BioBear aims to make it simple to move easily to and from different prominent data tools in Python. Generally, if the tool can read Arrow, it can read BioBear's output. To call out a few examples here:

Polars

The session results and Reader objects can be converted to a Polars DataFrame.

import biobear as bb

session = bb.connect()

df = session.sql("""
    SELECT * FROM gff_scan('test.gff')
""").to_polars()

Known Issues

For GenBank and mzML, the naive SELECT * will cause an error, because Polars doesn't support all Arrow types -- Map being the specific offender here. In these cases, select the fields from the map individually. Alternatively, you can first convert the table to a Pandas DataFrame.

DuckDB

BioBear can also be used to read files into a duckdb database.

import biobear as bb
import duckdb

session = bb.connect()

session.sql("""
    CREATE EXTERNAL TABLE gene_annotations STORED AS GFF LOCATION 'python/tests/data/test.gff'
""")

result = session.sql("""
    SELECT * FROM gene_annotations
""")

gff_table_arrow_table = result.to_arrow()

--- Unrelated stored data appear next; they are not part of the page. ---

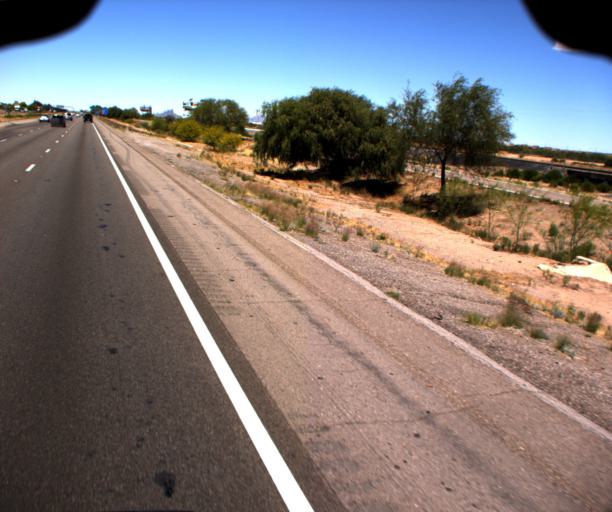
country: US
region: Arizona
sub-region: Pima County
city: Marana
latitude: 32.4496
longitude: -111.1985
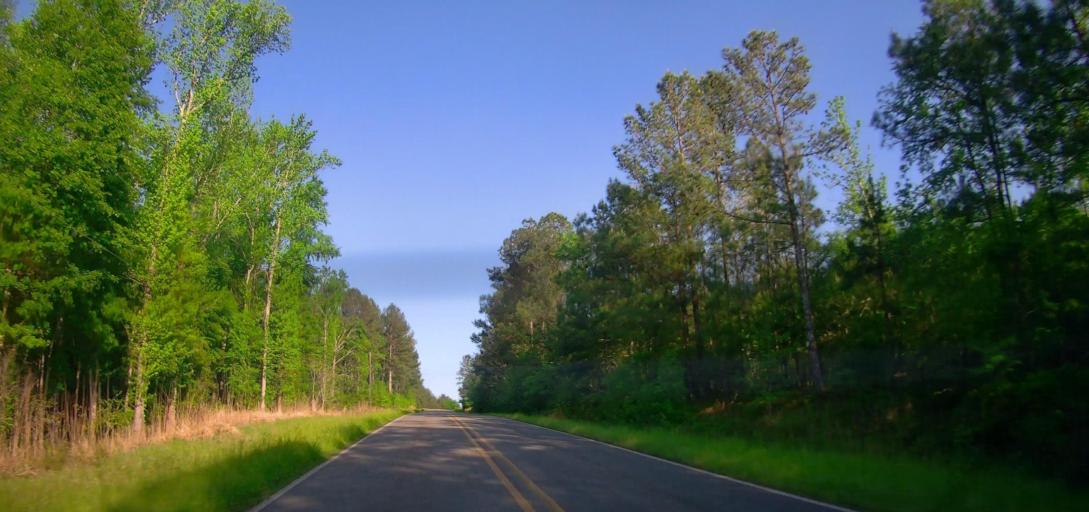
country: US
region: Georgia
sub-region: Putnam County
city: Eatonton
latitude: 33.2838
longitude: -83.3207
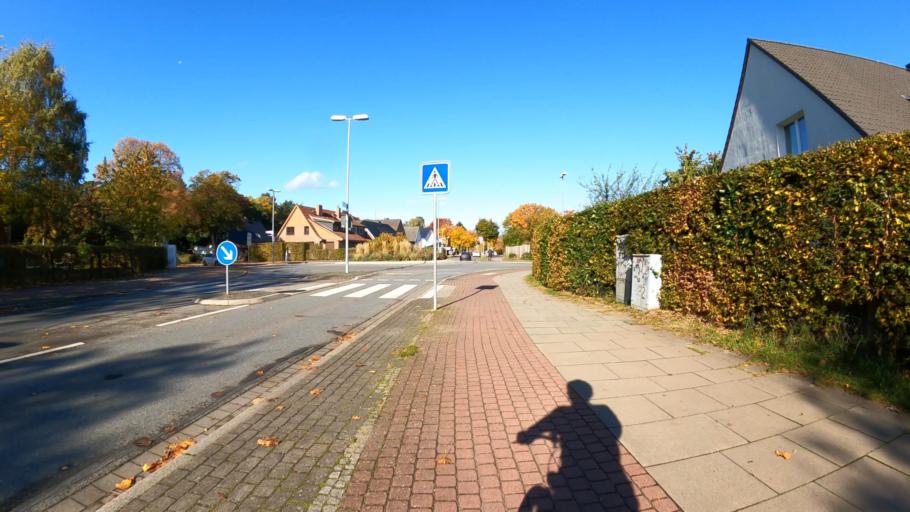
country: DE
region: Schleswig-Holstein
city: Ahrensburg
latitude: 53.6740
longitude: 10.2293
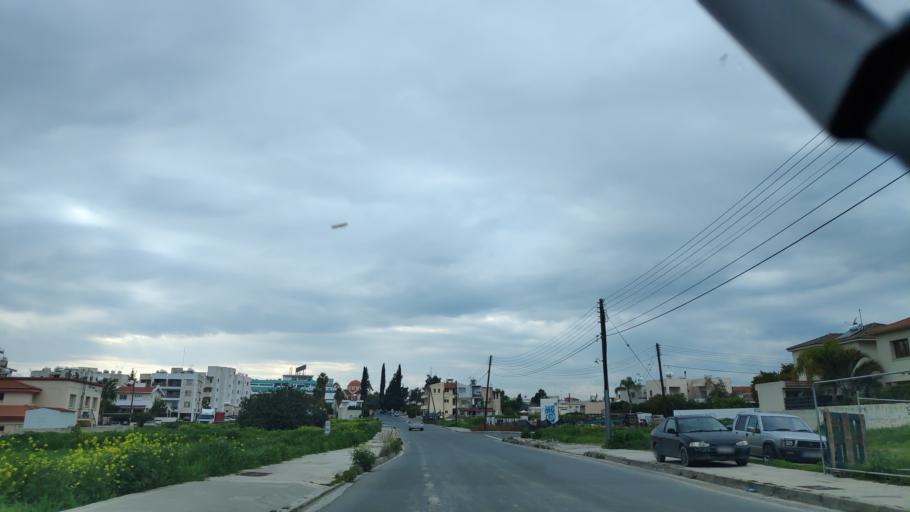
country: CY
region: Limassol
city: Limassol
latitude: 34.6950
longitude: 33.0198
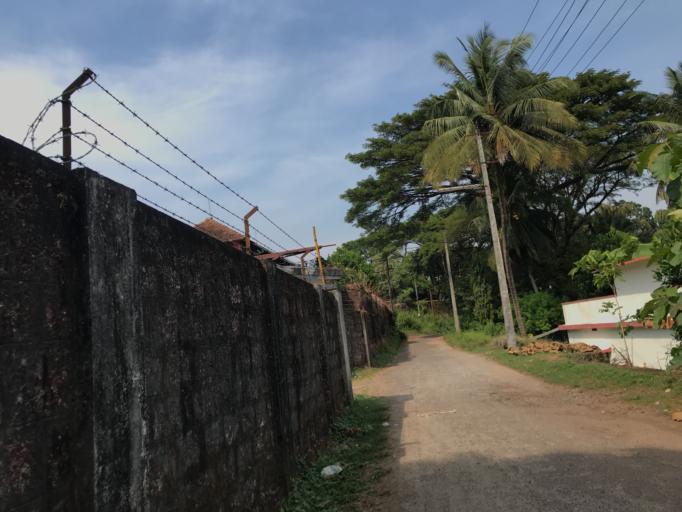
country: IN
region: Karnataka
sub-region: Dakshina Kannada
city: Ullal
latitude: 12.8437
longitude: 74.8515
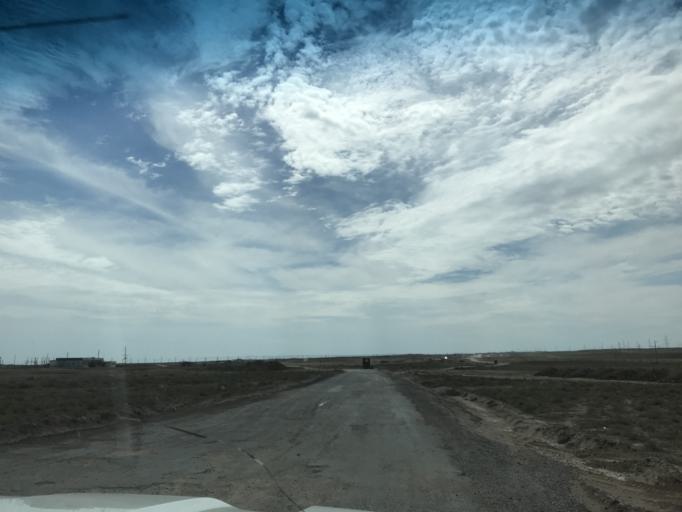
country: KZ
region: Almaty Oblysy
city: Ulken
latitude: 45.2475
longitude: 73.8156
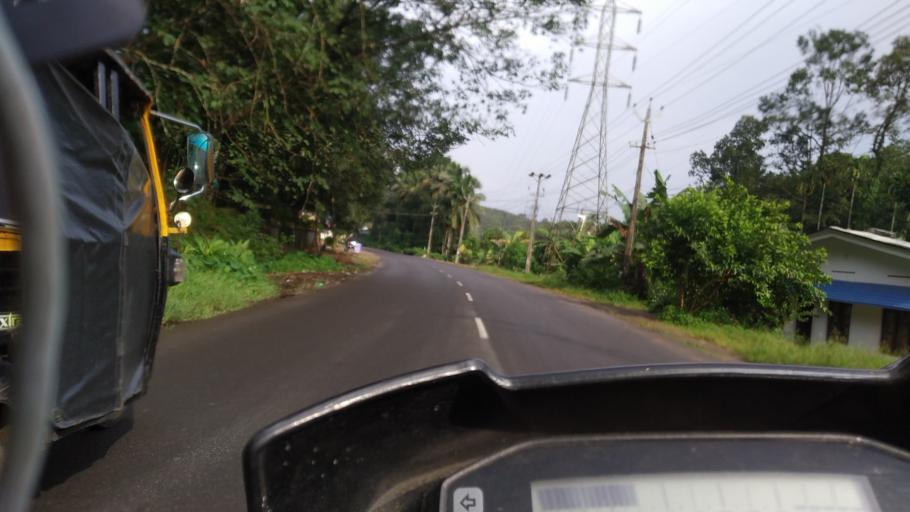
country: IN
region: Kerala
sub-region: Ernakulam
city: Kotamangalam
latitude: 10.0525
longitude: 76.7030
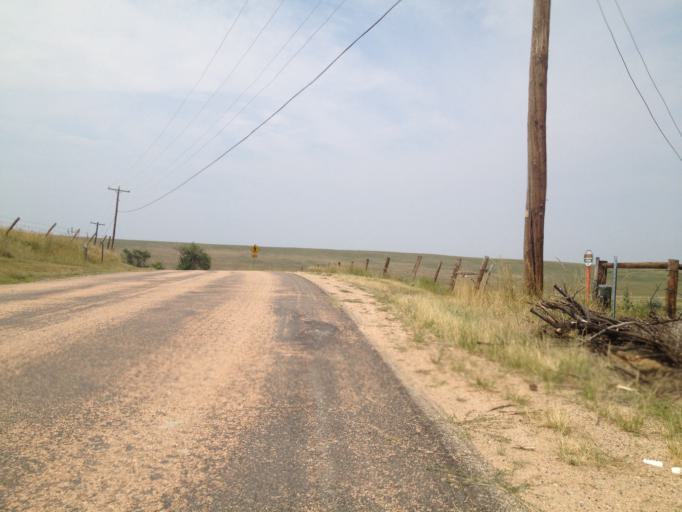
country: US
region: Colorado
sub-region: Boulder County
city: Superior
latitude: 39.9573
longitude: -105.1988
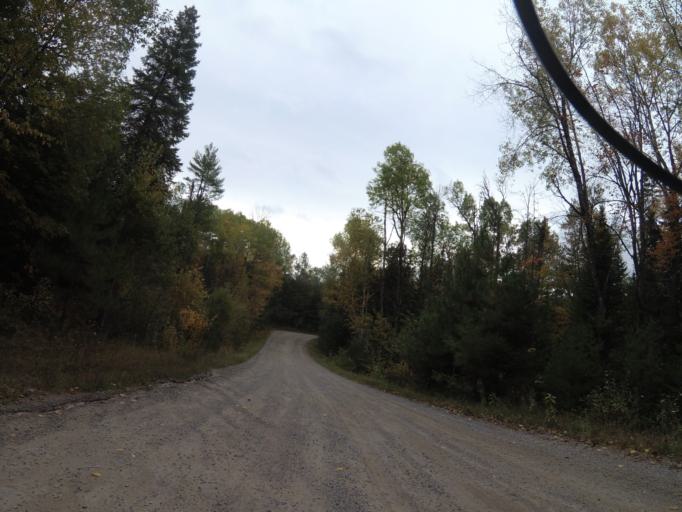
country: CA
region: Ontario
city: Renfrew
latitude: 45.2603
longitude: -77.1964
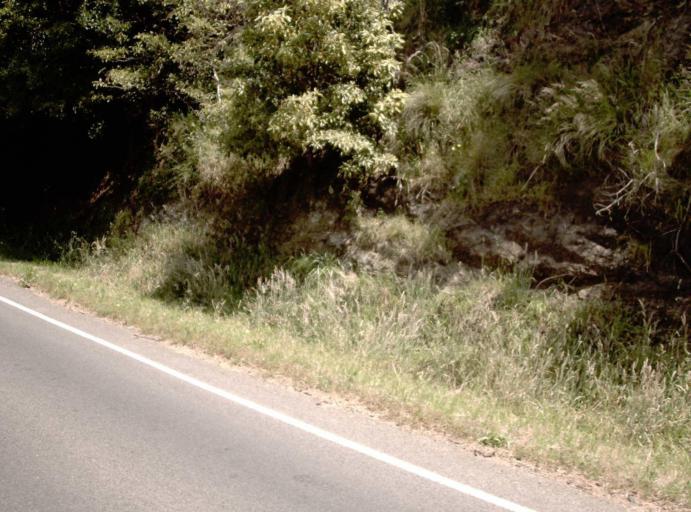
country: AU
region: Victoria
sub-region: Latrobe
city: Traralgon
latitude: -38.3723
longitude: 146.7551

duckdb_conn = duckdb.connect()

result = duckdb_conn.execute('SELECT * FROM gff_table_arrow_table').fetchall()
print(result)

Performance

Please see the exon's performance metrics for thorough benchmarks, but in short, biobear is generally faster than other Python libraries for reading bioinformatic file formats.

For example, here's quick benchmarks for reading one FASTA file with 1 million records and reading 5 FASTA files each with 1 million records for the local file system on an M1 MacBook Pro:

Library 1 file (s) 5 files (s)
BioBear 4.605 s ± 0.166 s 6.420 s ± 0.113 s
BioPython 6.654 s ± 0.003 s 34.254 s ± 0.053 s

The larger difference multiple files is due to biobear's ability to read multiple files in parallel.